═══ TEXT PASSAGE ═══
[<prev] [next>] [<thread-prev] [thread-next>] [day] [month] [year] [list]
Message-ID: <79d32963-de38-49cf-a03f-f6f5f4fbb462@I-love.SAKURA.ne.jp>
Date: Sat, 15 Jun 2024 19:59:53 +0900
From: Tetsuo Handa <penguin-kernel@...ove.SAKURA.ne.jp>
To: Alexei Starovoitov <alexei.starovoitov@...il.com>,
Nicolas Saenz Julienne <nsaenz@...zon.com>,
Axel Rasmussen <axelrasmussen@...gle.com>,
Vlastimil Babka <vbabka@...e.cz>,
"Steven Rostedt (Google)" <rostedt@...dmis.org>
Cc: Alexei Starovoitov <ast@...nel.org>,
Daniel Borkmann <daniel@...earbox.net>,
Andrii Nakryiko <andrii@...nel.org>,
Martin KaFai Lau <martin.lau@...ux.dev>,
Eduard Zingerman
<eddyz87@...il.com>, Song Liu <song@...nel.org>,
Yonghong Song <yonghong.song@...ux.dev>,
John Fastabend <john.fastabend@...il.com>,
KP Singh <kpsingh@...nel.org>, Stanislav Fomichev <sdf@...gle.com>,
Hao Luo <haoluo@...gle.com>, Jiri Olsa <jolsa@...nel.org>,
bpf <bpf@...r.kernel.org>, LKML <linux-kernel@...r.kernel.org>
Subject: Re: [PATCH] bpf: don't call mmap_read_trylock() from IRQ context
Hello.
═══ GIVEN MATERIAL ═══
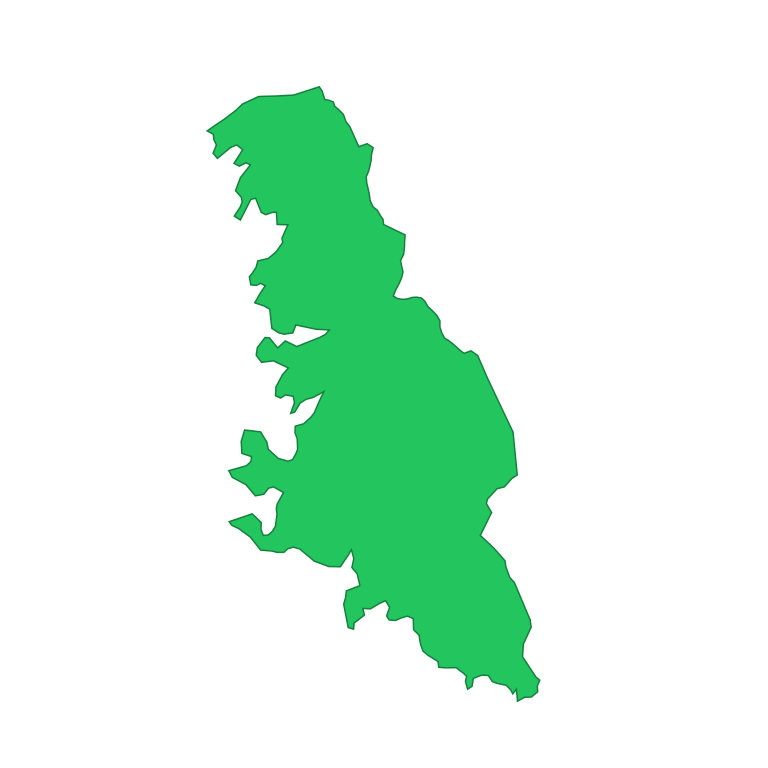 São Nicolau, Rio Grande do Sul, Brazil (Robinson projection), rotated 23°
{"feature_id": "56859067B99796327021212", "entity_name": "São Nicolau", "entity_type": "district", "adm_level": 2, "iso_a3": "BRA", "parent_name": "Brazil", "parent_adm1": "Rio Grande do Sul", "projection": "robinson", "projection_center": [-55.266, -28.189], "detail": "fine", "context": "isolated", "style": "filled", "palette": "green", "viewbox_px": 768, "rotation_deg": 23, "n_neighbors": 0, "source": "geoboundaries", "source_scale": "gbopen_adm2", "svg_char_len": 3518}
<svg xmlns="http://www.w3.org/2000/svg" viewBox="0 0 768 768"><g transform="rotate(23 384 384)"><path d="M521.6,377.9L477.3,338.5L459.1,321.2L451.1,319.5L445.7,324.5L441.6,323.5L436.4,321.7L430.6,319.8L426.6,318.8L421.9,318.2L416.8,314.0L413.1,309.5L410.8,304.0L405.4,300.0L399.5,297.5L394.1,295.5L389.0,291.7L384.8,290.2L380.5,291.2L376.4,293.1L372.1,296.7L368.3,298.7L363.2,300.1L358.2,299.5L358.0,293.1L358.7,285.7L358.7,279.5L357.8,273.6L354.0,268.3L351.0,263.9L351.4,256.9L349.3,249.8L347.3,244.8L345.2,238.5L321.4,237.4L318.7,232.8L314.5,230.1L310.2,226.8L304.5,225.1L299.5,220.5L296.1,214.7L293.1,210.5L289.7,205.9L286.7,200.2L286.7,194.2L285.9,189.0L284.8,183.4L282.7,177.1L281.7,170.7L274.6,169.4L268.1,175.4L251.9,160.4L246.5,157.4L241.5,151.9L235.6,149.3L230.1,147.6L227.1,144.2L222.9,144.3L218.4,145.3L212.4,138.4L208.3,135.7L193.1,148.9L188.0,153.3L172.1,161.1L160.9,166.2L156.2,168.4L144.3,181.6L140.9,189.7L133.5,202.7L127.6,211.7L122.3,220.1L129.3,220.8L132.0,225.6L136.4,229.6L136.5,238.4L142.5,241.4L150.4,226.2L154.9,221.5L162.4,223.5L159.7,239.5L165.7,240.0L170.5,234.3L175.4,234.5L171.2,250.1L171.8,264.1L179.6,267.8L182.3,271.8L182.5,277.4L180.6,287.9L187.7,289.2L189.3,266.2L193.2,263.1L203.9,273.9L208.9,274.4L213.9,269.9L217.8,267.8L223.3,278.9L233.3,275.0L233.1,289.7L235.5,293.4L232.9,304.9L228.4,313.7L219.7,320.0L220.7,326.5L219.4,333.7L218.2,338.0L222.7,344.8L228.0,343.1L231.0,339.6L236.3,340.0L234.7,348.3L233.3,359.8L243.0,359.0L249.6,359.8L259.0,376.6L266.9,378.0L272.6,377.2L280.1,372.6L279.8,364.1L300.2,360.1L312.5,355.6L310.8,361.1L306.6,366.3L289.1,383.6L276.3,382.9L272.0,392.4L260.6,386.3L256.4,387.6L253.2,399.9L255.1,407.4L262.8,411.9L273.1,405.9L289.7,406.6L286.9,415.1L285.7,428.9L288.7,437.2L294.4,437.3L297.6,432.5L305.3,430.8L308.9,436.2L309.6,447.5L312.8,444.7L314.3,434.2L318.3,428.5L324.1,424.0L331.6,414.5L331.1,426.3L331.1,437.8L329.6,443.3L325.6,452.0L318.8,457.5L321.1,463.6L325.4,468.2L328.1,473.8L330.0,478.0L330.1,483.1L329.4,489.3L325.8,492.6L315.5,493.8L303.0,489.3L298.7,483.1L289.1,476.3L273.7,480.8L275.0,492.6L280.3,503.4L290.4,502.6L291.8,507.2L289.3,513.0L283.8,517.4L275.0,524.4L280.8,529.2L296.3,530.6L309.3,537.2L316.4,532.5L318.5,525.0L322.4,521.9L333.9,523.2L332.6,536.2L333.5,540.7L336.4,545.5L339.7,557.8L338.7,563.5L336.4,568.3L332.0,570.5L327.5,565.8L325.1,559.5L313.4,555.0L295.3,571.2L299.2,573.6L306.4,573.8L320.7,577.1L335.4,585.1L346.2,581.5L351.2,580.8L357.6,578.1L359.8,573.3L364.2,569.6L370.9,568.8L389.0,574.3L404.5,573.6L415.2,569.3L418.0,555.2L418.7,549.2L424.4,556.5L426.2,565.6L433.4,569.1L440.6,579.0L430.2,589.1L432.1,595.6L432.9,602.4L446.2,622.2L451.8,621.6L449.9,615.8L456.3,604.3L452.2,598.9L459.3,596.3L465.4,588.0L470.1,582.8L476.5,587.5L477.0,596.5L481.0,599.2L487.1,597.1L491.4,592.5L496.2,588.5L502.6,588.5L507.2,598.6L514.6,601.6L517.0,605.8L520.0,610.1L524.3,614.7L530.7,616.6L537.5,617.6L542.2,618.4L545.1,623.4L551.1,621.4L561.4,616.9L565.5,618.1L569.8,619.1L574.3,620.8L575.1,625.7L580.2,632.3L583.2,627.8L581.2,620.1L587.6,613.9L593.9,611.5L600.0,615.6L604.9,615.4L614.3,613.6L620.2,616.1L623.6,618.9L625.0,613.1L628.4,619.2L630.8,623.8L635.9,617.4L641.9,614.6L645.7,607.3L643.1,601.9L643.1,595.8L638.2,594.3L618.0,580.8L613.9,568.8L614.5,550.4L610.5,543.7L606.2,539.7L581.7,515.9L575.3,512.9L567.8,504.9L564.4,499.4L549.1,492.1L539.7,488.6L531.8,485.8L533.3,460.3L525.0,454.1L524.2,449.5L529.0,436.2L535.0,431.7L538.6,421.0L542.2,415.7L521.6,377.9Z" fill="#22c55e" stroke="#15803d" stroke-width="1.5"/></g></svg>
═══
**DIRECTIVE:** Continue the mailing-list reply on the patch about calling mmap_read_trylock() from IRQ context, picking up right after its opening "Hello."

**THE REPLY:**
On 2024/06/15 1:40, Alexei Starovoitov wrote:
> On Fri, Jun 14, 2024 at 8:15 AM Tetsuo Handa
> <penguin-kernel@...ove.sakura.ne.jp> wrote:
>> "inconsistent {HARDIRQ-ON-W} -> {IN-HARDIRQ-W} usage." upon unlock from IRQ work
>> was reported at https://syzkaller.appspot.com/bug?extid=40905bca570ae6784745 .
>
> imo the issue is elsewhere. syzbot reports:
> local_lock_acquire include/linux/local_lock_internal.h:29 [inline]
> __mmap_lock_do_trace_released+0x9c/0x620 mm/mmap_lock.c:243
> __mmap_lock_trace_released include/linux/mmap_lock.h:42 [inline]
>
> it complains about:
> local_lock(&memcg_paths.lock);
> in TRACE_MMAP_LOCK_EVENT.
> which looks like a false positive.
Commit 2b5067a8143e ("mm: mmap_lock: add tracepoints around lock
acquisition") introduced TRACE_MMAP_LOCK_EVENT() macro as below.
#define TRACE_MMAP_LOCK_EVENT(type, mm, ...) \
do { \
const char *memcg_path; \
preempt_disable(); \
memcg_path = get_mm_memcg_path(mm); \
trace_mmap_lock_##type(mm, \
memcg_path != NULL ? memcg_path : "", \
##__VA_ARGS__); \
if (likely(memcg_path != NULL)) \
put_memcg_path_buf(); \
preempt_enable(); \
} while (0)
Commit d01079f3d0c0 ("mm/mmap_lock: remove dead code for !CONFIG_TRACING
configurations") moved the location of this macro.
Commit 832b50725373 ("mm: mmap_lock: use local locks instead of disabling
preemption") replaced preempt_disable() with local_lock(&memcg_paths.lock)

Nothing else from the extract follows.